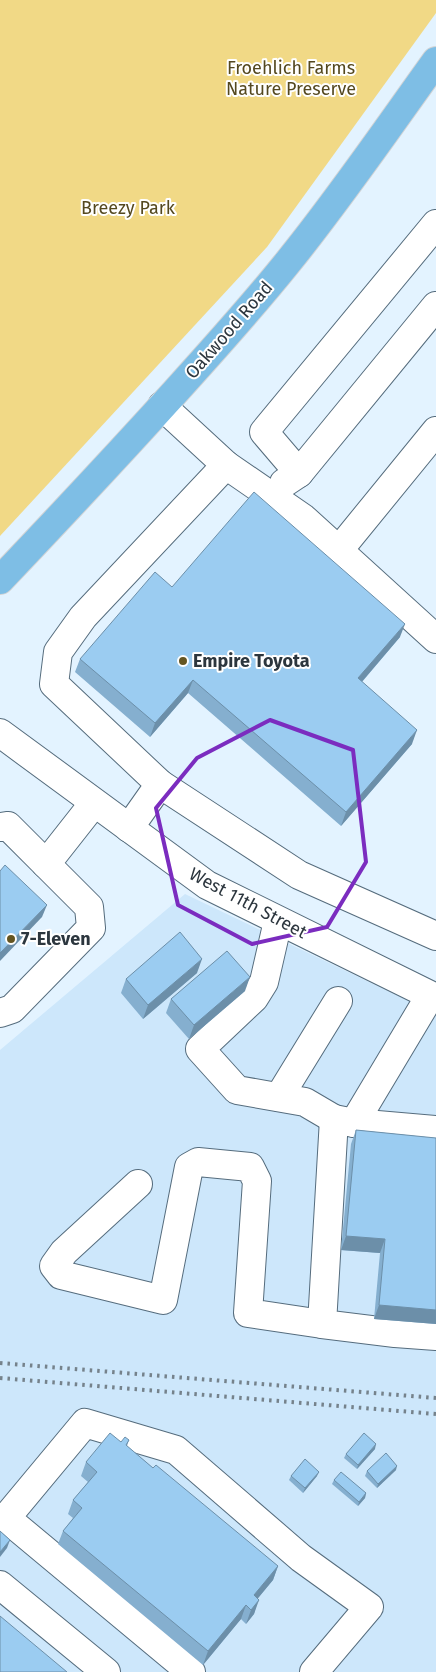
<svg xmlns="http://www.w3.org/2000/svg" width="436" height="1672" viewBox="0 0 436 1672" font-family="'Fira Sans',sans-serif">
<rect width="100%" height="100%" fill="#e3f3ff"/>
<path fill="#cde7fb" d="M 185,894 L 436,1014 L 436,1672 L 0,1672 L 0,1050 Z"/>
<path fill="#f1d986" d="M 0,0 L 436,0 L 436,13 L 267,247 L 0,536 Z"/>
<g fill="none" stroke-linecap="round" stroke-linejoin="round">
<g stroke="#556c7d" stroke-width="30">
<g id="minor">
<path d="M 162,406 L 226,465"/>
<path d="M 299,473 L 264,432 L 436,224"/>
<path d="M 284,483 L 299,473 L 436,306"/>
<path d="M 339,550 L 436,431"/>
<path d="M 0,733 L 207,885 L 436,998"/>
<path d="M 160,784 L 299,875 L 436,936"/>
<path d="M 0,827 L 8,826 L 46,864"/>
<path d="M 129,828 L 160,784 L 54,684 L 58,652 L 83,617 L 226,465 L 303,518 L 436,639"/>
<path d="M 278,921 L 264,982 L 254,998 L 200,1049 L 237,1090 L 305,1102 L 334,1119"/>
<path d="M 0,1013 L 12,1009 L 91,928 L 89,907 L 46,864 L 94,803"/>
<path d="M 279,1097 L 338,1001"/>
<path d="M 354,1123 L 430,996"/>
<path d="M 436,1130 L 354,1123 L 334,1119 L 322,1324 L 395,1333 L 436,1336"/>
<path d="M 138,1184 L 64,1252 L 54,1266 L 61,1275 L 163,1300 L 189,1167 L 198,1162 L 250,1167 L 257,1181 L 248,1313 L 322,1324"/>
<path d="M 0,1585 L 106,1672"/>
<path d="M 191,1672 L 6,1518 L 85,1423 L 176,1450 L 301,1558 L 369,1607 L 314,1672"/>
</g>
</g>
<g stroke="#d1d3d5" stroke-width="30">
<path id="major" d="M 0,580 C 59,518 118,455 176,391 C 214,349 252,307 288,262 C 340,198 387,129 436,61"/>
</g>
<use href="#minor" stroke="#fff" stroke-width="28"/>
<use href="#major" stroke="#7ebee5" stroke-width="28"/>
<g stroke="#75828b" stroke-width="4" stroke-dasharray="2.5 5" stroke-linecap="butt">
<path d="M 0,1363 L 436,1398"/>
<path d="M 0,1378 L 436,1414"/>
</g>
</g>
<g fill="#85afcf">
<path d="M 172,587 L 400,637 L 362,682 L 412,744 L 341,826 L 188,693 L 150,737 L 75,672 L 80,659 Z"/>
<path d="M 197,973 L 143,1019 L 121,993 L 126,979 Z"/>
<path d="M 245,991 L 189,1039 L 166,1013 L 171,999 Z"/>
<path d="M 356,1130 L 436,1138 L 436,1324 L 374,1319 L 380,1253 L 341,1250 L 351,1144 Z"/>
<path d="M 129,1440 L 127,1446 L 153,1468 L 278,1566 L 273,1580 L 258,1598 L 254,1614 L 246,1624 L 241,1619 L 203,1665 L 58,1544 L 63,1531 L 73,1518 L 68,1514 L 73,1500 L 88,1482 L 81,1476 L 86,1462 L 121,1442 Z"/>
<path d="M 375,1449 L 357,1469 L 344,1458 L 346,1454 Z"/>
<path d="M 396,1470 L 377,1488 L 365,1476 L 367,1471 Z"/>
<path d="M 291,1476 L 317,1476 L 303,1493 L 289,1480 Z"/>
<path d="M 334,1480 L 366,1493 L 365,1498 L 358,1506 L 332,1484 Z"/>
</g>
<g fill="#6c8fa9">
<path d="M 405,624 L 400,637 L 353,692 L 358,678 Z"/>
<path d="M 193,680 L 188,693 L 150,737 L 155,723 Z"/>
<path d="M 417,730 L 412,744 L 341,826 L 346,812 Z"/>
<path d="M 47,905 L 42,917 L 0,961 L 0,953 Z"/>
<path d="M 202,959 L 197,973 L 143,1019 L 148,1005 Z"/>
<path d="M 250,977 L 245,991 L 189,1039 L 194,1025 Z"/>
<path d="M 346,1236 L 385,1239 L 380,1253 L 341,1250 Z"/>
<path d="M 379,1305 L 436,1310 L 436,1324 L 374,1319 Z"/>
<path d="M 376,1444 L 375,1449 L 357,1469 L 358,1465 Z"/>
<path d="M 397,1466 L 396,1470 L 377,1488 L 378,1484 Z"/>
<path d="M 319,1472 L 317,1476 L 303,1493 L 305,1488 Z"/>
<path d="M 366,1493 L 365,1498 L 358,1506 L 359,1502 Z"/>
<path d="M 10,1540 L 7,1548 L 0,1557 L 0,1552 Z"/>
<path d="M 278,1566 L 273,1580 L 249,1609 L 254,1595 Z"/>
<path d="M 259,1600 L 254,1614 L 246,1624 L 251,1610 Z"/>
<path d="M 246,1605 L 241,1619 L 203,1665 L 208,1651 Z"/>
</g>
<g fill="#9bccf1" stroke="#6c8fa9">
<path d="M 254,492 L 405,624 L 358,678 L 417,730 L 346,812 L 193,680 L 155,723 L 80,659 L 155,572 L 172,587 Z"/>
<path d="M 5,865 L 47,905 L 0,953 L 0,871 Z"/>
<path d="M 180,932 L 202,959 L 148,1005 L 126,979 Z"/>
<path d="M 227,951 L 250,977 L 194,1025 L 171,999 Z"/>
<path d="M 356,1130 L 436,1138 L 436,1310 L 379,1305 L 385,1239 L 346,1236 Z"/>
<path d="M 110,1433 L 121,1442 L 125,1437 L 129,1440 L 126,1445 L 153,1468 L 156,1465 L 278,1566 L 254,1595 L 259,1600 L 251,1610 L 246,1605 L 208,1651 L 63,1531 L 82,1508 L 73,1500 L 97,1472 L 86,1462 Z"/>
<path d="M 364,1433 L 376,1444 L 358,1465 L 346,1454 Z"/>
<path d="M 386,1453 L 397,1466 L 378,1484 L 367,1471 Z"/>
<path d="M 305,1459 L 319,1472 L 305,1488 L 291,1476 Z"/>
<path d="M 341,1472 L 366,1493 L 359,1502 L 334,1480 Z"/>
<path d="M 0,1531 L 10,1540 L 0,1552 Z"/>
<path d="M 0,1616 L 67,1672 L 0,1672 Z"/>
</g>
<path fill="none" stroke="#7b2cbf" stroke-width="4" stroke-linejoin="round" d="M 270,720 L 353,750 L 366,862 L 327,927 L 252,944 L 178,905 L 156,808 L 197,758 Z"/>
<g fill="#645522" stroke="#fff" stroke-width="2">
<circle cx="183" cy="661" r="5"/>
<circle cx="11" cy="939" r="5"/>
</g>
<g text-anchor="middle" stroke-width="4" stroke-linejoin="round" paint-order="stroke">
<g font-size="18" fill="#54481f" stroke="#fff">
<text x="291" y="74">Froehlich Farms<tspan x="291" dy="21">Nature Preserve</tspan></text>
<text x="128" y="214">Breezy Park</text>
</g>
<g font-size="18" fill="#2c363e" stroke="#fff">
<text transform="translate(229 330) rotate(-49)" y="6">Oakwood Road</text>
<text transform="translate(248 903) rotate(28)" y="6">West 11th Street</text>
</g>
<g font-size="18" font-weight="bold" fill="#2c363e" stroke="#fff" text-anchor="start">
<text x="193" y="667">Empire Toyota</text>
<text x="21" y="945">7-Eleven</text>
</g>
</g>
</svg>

> _WORK REQUEST_
Restate the material word for word, minus pictures.

> _REPLY TO THE TASK_
<svg xmlns="http://www.w3.org/2000/svg" width="436" height="1672" viewBox="0 0 436 1672" font-family="'Fira Sans',sans-serif">
<rect width="100%" height="100%" fill="#e3f3ff"/>
<path fill="#cde7fb" d="M 185,894 L 436,1014 L 436,1672 L 0,1672 L 0,1050 Z"/>
<path fill="#f1d986" d="M 0,0 L 436,0 L 436,13 L 267,247 L 0,536 Z"/>
<g fill="none" stroke-linecap="round" stroke-linejoin="round">
<g stroke="#556c7d" stroke-width="30">
<g id="minor">
<path d="M 162,406 L 226,465"/>
<path d="M 299,473 L 264,432 L 436,224"/>
<path d="M 284,483 L 299,473 L 436,306"/>
<path d="M 339,550 L 436,431"/>
<path d="M 0,733 L 207,885 L 436,998"/>
<path d="M 160,784 L 299,875 L 436,936"/>
<path d="M 0,827 L 8,826 L 46,864"/>
<path d="M 129,828 L 160,784 L 54,684 L 58,652 L 83,617 L 226,465 L 303,518 L 436,639"/>
<path d="M 278,921 L 264,982 L 254,998 L 200,1049 L 237,1090 L 305,1102 L 334,1119"/>
<path d="M 0,1013 L 12,1009 L 91,928 L 89,907 L 46,864 L 94,803"/>
<path d="M 279,1097 L 338,1001"/>
<path d="M 354,1123 L 430,996"/>
<path d="M 436,1130 L 354,1123 L 334,1119 L 322,1324 L 395,1333 L 436,1336"/>
<path d="M 138,1184 L 64,1252 L 54,1266 L 61,1275 L 163,1300 L 189,1167 L 198,1162 L 250,1167 L 257,1181 L 248,1313 L 322,1324"/>
<path d="M 0,1585 L 106,1672"/>
<path d="M 191,1672 L 6,1518 L 85,1423 L 176,1450 L 301,1558 L 369,1607 L 314,1672"/>
</g>
</g>
<g stroke="#d1d3d5" stroke-width="30">
<path id="major" d="M 0,580 C 59,518 118,455 176,391 C 214,349 252,307 288,262 C 340,198 387,129 436,61"/>
</g>
<use href="#minor" stroke="#fff" stroke-width="28"/>
<use href="#major" stroke="#7ebee5" stroke-width="28"/>
<g stroke="#75828b" stroke-width="4" stroke-dasharray="2.5 5" stroke-linecap="butt">
<path d="M 0,1363 L 436,1398"/>
<path d="M 0,1378 L 436,1414"/>
</g>
</g>
<g fill="#85afcf">
<path d="M 172,587 L 400,637 L 362,682 L 412,744 L 341,826 L 188,693 L 150,737 L 75,672 L 80,659 Z"/>
<path d="M 197,973 L 143,1019 L 121,993 L 126,979 Z"/>
<path d="M 245,991 L 189,1039 L 166,1013 L 171,999 Z"/>
<path d="M 356,1130 L 436,1138 L 436,1324 L 374,1319 L 380,1253 L 341,1250 L 351,1144 Z"/>
<path d="M 129,1440 L 127,1446 L 153,1468 L 278,1566 L 273,1580 L 258,1598 L 254,1614 L 246,1624 L 241,1619 L 203,1665 L 58,1544 L 63,1531 L 73,1518 L 68,1514 L 73,1500 L 88,1482 L 81,1476 L 86,1462 L 121,1442 Z"/>
<path d="M 375,1449 L 357,1469 L 344,1458 L 346,1454 Z"/>
<path d="M 396,1470 L 377,1488 L 365,1476 L 367,1471 Z"/>
<path d="M 291,1476 L 317,1476 L 303,1493 L 289,1480 Z"/>
<path d="M 334,1480 L 366,1493 L 365,1498 L 358,1506 L 332,1484 Z"/>
</g>
<g fill="#6c8fa9">
<path d="M 405,624 L 400,637 L 353,692 L 358,678 Z"/>
<path d="M 193,680 L 188,693 L 150,737 L 155,723 Z"/>
<path d="M 417,730 L 412,744 L 341,826 L 346,812 Z"/>
<path d="M 47,905 L 42,917 L 0,961 L 0,953 Z"/>
<path d="M 202,959 L 197,973 L 143,1019 L 148,1005 Z"/>
<path d="M 250,977 L 245,991 L 189,1039 L 194,1025 Z"/>
<path d="M 346,1236 L 385,1239 L 380,1253 L 341,1250 Z"/>
<path d="M 379,1305 L 436,1310 L 436,1324 L 374,1319 Z"/>
<path d="M 376,1444 L 375,1449 L 357,1469 L 358,1465 Z"/>
<path d="M 397,1466 L 396,1470 L 377,1488 L 378,1484 Z"/>
<path d="M 319,1472 L 317,1476 L 303,1493 L 305,1488 Z"/>
<path d="M 366,1493 L 365,1498 L 358,1506 L 359,1502 Z"/>
<path d="M 10,1540 L 7,1548 L 0,1557 L 0,1552 Z"/>
<path d="M 278,1566 L 273,1580 L 249,1609 L 254,1595 Z"/>
<path d="M 259,1600 L 254,1614 L 246,1624 L 251,1610 Z"/>
<path d="M 246,1605 L 241,1619 L 203,1665 L 208,1651 Z"/>
</g>
<g fill="#9bccf1" stroke="#6c8fa9">
<path d="M 254,492 L 405,624 L 358,678 L 417,730 L 346,812 L 193,680 L 155,723 L 80,659 L 155,572 L 172,587 Z"/>
<path d="M 5,865 L 47,905 L 0,953 L 0,871 Z"/>
<path d="M 180,932 L 202,959 L 148,1005 L 126,979 Z"/>
<path d="M 227,951 L 250,977 L 194,1025 L 171,999 Z"/>
<path d="M 356,1130 L 436,1138 L 436,1310 L 379,1305 L 385,1239 L 346,1236 Z"/>
<path d="M 110,1433 L 121,1442 L 125,1437 L 129,1440 L 126,1445 L 153,1468 L 156,1465 L 278,1566 L 254,1595 L 259,1600 L 251,1610 L 246,1605 L 208,1651 L 63,1531 L 82,1508 L 73,1500 L 97,1472 L 86,1462 Z"/>
<path d="M 364,1433 L 376,1444 L 358,1465 L 346,1454 Z"/>
<path d="M 386,1453 L 397,1466 L 378,1484 L 367,1471 Z"/>
<path d="M 305,1459 L 319,1472 L 305,1488 L 291,1476 Z"/>
<path d="M 341,1472 L 366,1493 L 359,1502 L 334,1480 Z"/>
<path d="M 0,1531 L 10,1540 L 0,1552 Z"/>
<path d="M 0,1616 L 67,1672 L 0,1672 Z"/>
</g>
<path fill="none" stroke="#7b2cbf" stroke-width="4" stroke-linejoin="round" d="M 270,720 L 353,750 L 366,862 L 327,927 L 252,944 L 178,905 L 156,808 L 197,758 Z"/>
<g fill="#645522" stroke="#fff" stroke-width="2">
<circle cx="183" cy="661" r="5"/>
<circle cx="11" cy="939" r="5"/>
</g>
<g text-anchor="middle" stroke-width="4" stroke-linejoin="round" paint-order="stroke">
<g font-size="18" fill="#54481f" stroke="#fff">
<text x="291" y="74">Froehlich Farms<tspan x="291" dy="21">Nature Preserve</tspan></text>
<text x="128" y="214">Breezy Park</text>
</g>
<g font-size="18" fill="#2c363e" stroke="#fff">
<text transform="translate(229 330) rotate(-49)" y="6">Oakwood Road</text>
<text transform="translate(248 903) rotate(28)" y="6">West 11th Street</text>
</g>
<g font-size="18" font-weight="bold" fill="#2c363e" stroke="#fff" text-anchor="start">
<text x="193" y="667">Empire Toyota</text>
<text x="21" y="945">7-Eleven</text>
</g>
</g>
</svg>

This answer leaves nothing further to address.